Abstract: We study abstract group actions of locally compact Hausdorff groups on CAT(0) spaces. Under mild assumptions on the action we show that it is continuous or has a global fixed point. This mirrows results by Dudley and Morris-Nickolas for actions on trees. As a consequence we obtain a geometric proof for the fact that any abstract group homomorphism from a locally compact Hausorff group into a torsion free CAT(0) group is continuous.
Abstract: A Helly graph is a graph in which the metric balls form a Helly family: any pairwise intersecting collection of balls has nonempty total intersection. A Helly group is a group that acts properly and cocompactly on a Helly graph. Helly groups simultaneously generalize hyperbolic, cocompactly cubulated and C(4)-T(4) graphical small cancellation groups while maintaining nice properties, such as biautomaticity. I will show that if a crystallographic group is Helly then its point group preserves an L^{\infinity} metric on \R^n. Thus we will obtain some new nonexamples of Helly groups, including the 3-3-3 Coxeter group, which is a systolic group.

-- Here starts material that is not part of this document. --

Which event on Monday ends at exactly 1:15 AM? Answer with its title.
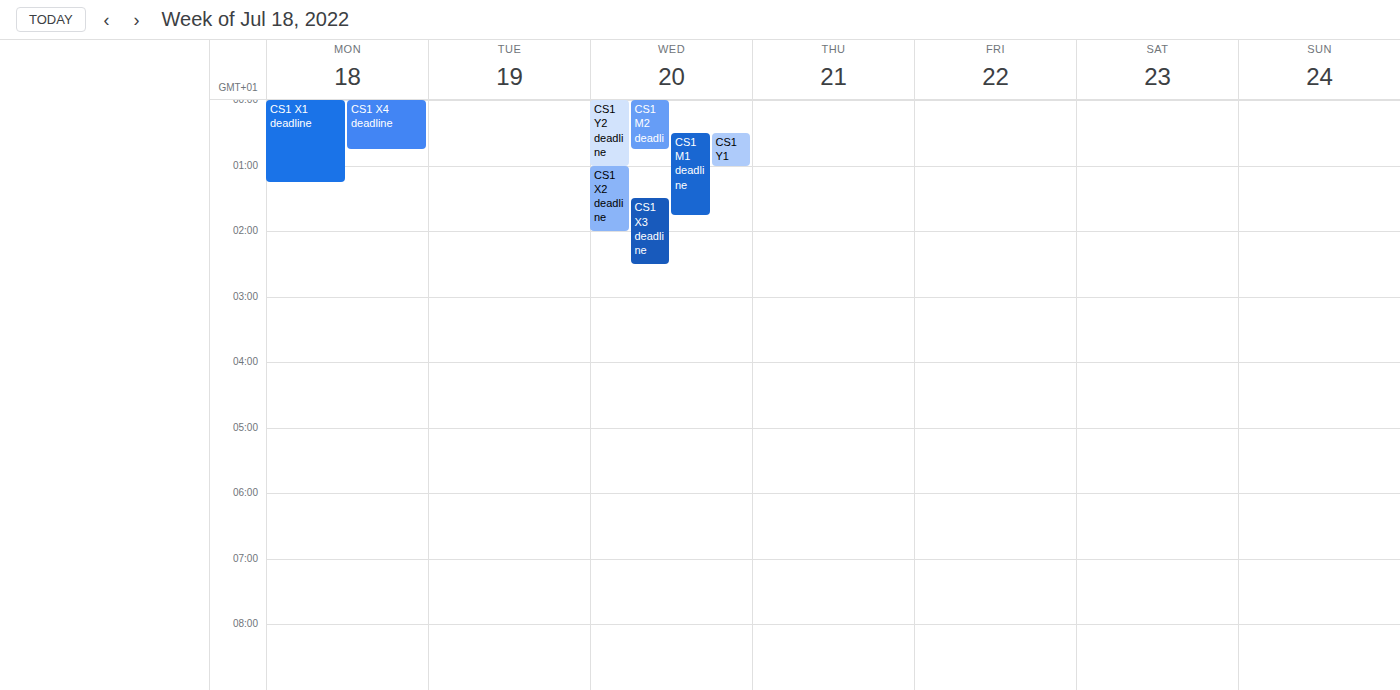
"CS1 X1 deadline"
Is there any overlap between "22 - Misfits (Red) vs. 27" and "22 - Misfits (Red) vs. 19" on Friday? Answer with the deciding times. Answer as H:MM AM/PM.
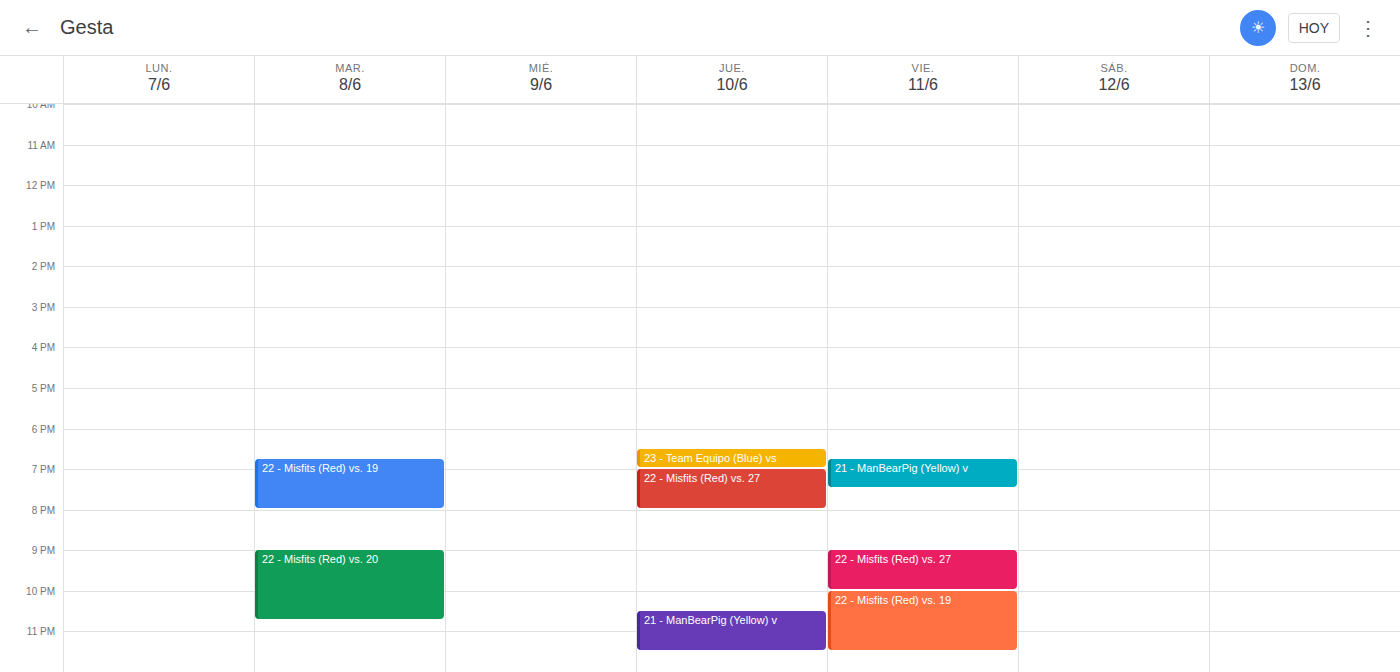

This answers a question posed by Chepoi during the recent Simons Semester on Geometric and Analytic Group Theory in Warsaw.
Abstract: In this talk, I will speak about my PhD project that concerned contracting boundaries of right-angled Coxeter groups. A complete CAT(0) space has a topological space associated to it called the contracting or Morse boundary. This boundary captures how similar the CAT(0) space is to a hyperbolic space. Charney--Sultan proved this boundary is a quasi-isometry invariant, i.e. it can be defined for CAT(0) groups. Interesting examples arise among contracting boundaries of right-anlged Coxeter groups. We will study the question of how the contracting boundary of a right-anlged Coxeter group changes if we glue certain graphs on its defining graph. We will focus on situations where totally disconnected contracting boundaries are involved.
Abstract: In the talk, I plan to discuss a few important properties of Polish (separable and completely metrizable) groups, none of which can occur for a locally compact group. An example is the so-called ample generics property of a topological group G, which says that for every n the diagonal conjugacy action of G on Gn has a comeager orbit. This property has consequences for how the topological and algebraic structure of the group interact, in particular, it implies the small index property and the automatic continuity property.
Abstract: This talk will be a discussion of infinite groups which share properties with finite groups: in their isometric actions (strongly bounded groups) or in their relationship to proper subgroups (Jonsson groups). There will be a historical review and a presentation of recent constructions of such groups. Includes joint work with Saharon Shelah.